Los años dorados
Eddy Antonio Hernández Peralta
Doña Carmen y doña Lola crecieron bajo el mismo cielo, con el mismo polvo en los pies, compartiendo los mismos días llenos de sol y sombras. No se acordaban ya desde cuándo eran amigas, solo sabían que habían estado siempre ahí, una al lado de la otra, desde los primeros juegos hasta los últimos secretos. La vida les había dado golpes, pero también pequeños regalos: hijos, nietos, momentos de risa. Con los años, sus cuerpos se habían ido gastando, pero la amistad seguía intacta, como si fuera lo único que no podía marchitarse.

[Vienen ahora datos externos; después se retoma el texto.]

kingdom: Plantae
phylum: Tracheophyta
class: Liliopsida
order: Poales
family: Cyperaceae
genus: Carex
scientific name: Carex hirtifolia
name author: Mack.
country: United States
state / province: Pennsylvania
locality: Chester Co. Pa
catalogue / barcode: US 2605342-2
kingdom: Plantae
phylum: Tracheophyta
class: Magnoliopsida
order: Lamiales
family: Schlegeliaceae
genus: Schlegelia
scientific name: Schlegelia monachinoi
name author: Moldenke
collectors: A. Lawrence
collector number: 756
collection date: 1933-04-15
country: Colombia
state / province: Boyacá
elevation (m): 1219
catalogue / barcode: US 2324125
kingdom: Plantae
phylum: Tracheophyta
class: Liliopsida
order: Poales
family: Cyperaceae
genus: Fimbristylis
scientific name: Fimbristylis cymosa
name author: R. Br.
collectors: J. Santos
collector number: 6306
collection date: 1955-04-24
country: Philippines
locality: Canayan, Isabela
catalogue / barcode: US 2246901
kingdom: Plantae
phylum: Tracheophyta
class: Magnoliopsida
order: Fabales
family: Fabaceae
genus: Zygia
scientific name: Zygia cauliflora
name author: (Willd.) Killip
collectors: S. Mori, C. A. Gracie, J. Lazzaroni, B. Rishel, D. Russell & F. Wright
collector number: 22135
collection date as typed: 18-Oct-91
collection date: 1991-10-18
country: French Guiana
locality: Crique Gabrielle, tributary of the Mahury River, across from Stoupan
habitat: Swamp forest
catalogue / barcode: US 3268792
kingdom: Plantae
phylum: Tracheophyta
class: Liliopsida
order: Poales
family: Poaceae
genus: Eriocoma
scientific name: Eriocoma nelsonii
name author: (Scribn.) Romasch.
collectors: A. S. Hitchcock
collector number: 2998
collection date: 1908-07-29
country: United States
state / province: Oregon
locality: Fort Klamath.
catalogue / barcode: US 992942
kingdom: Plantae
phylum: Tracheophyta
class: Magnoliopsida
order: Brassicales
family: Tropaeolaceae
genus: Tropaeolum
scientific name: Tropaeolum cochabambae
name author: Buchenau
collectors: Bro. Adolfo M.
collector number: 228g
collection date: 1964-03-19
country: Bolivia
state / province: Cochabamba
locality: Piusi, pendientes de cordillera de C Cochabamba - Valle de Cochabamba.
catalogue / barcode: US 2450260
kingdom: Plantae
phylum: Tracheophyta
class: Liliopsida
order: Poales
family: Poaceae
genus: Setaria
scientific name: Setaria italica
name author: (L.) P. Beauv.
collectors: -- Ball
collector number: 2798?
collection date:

Cada tarde, se encontraban en el parque, sin falta. Nadie las esperaba en casa, nadie las llamaba por teléfono para saber si estaban bien. Lo único que contaba era ese momento bajo la sombra del viejo roble, sentadas en la banca de siempre, como si el mundo alrededor no existiera. Doña Carmen traía una bolsa con galletas que crujían en el silencio del parque, mientras el té humeante se enfriaba en los vasos de plástico que doña Lola traía desde casa.
–¿Te acuerdas de aquel día?– decía doña Carmen, con una sonrisa traviesa, los ojos medio cerrados, como si buscara en el recuerdo algo que todavía pudiera hacerla reír.
Doña Lola asentía, con una sonrisa apenas esbozada, mirando más allá del parque, como si los fantasmas de su pasado estuvieran ahí, esperándola. Era una mujer de pocas palabras, siempre lo había sido, pero cuando hablaba, cada una de sus frases parecía tener peso, como si las palabras no fueran solo sonidos sino piedras que caían en un río profundo.
El tiempo seguía pasando, inmutable como el roble que las cubría. Pero un día, doña Carmen no llegó al parque. Doña Lola esperó, con la paciencia que había aprendido a lo largo de tantos años. Se quedó ahí, sola en la banca, mirando las hojas del árbol que caían lentamente, como si no quisieran llegar al suelo. Al día siguiente fue a buscarla, caminando despacio por las calles que conocía de memoria. La encontró en su casa, postrada en la cama, con el rostro pálido y los ojos cerrados.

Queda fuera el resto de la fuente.